> **EXERCISE**:
Reproduce the records below exactly, with nothing altered.
AVAILABLE DATA Start Marker
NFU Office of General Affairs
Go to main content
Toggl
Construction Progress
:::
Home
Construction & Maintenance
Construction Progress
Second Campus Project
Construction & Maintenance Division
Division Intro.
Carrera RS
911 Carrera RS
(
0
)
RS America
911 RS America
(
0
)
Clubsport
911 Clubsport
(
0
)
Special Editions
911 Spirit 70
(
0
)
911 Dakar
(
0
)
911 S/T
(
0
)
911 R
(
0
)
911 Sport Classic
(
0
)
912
AVAILABLE DATA End Marker
> **RESULT**:
NFU Office of General Affairs
Go to main content
Toggl
Construction Progress
:::
Home
Construction & Maintenance
Construction Progress
Second Campus Project
Construction & Maintenance Division
Division Intro.
Carrera RS
911 Carrera RS
(
0
)
RS America
911 RS America
(
0
)
Clubsport
911 Clubsport
(
0
)
Special Editions
911 Spirit 70
(
0
)
911 Dakar
(
0
)
911 S/T
(
0
)
911 R
(
0
)
911 Sport Classic
(
0
)
912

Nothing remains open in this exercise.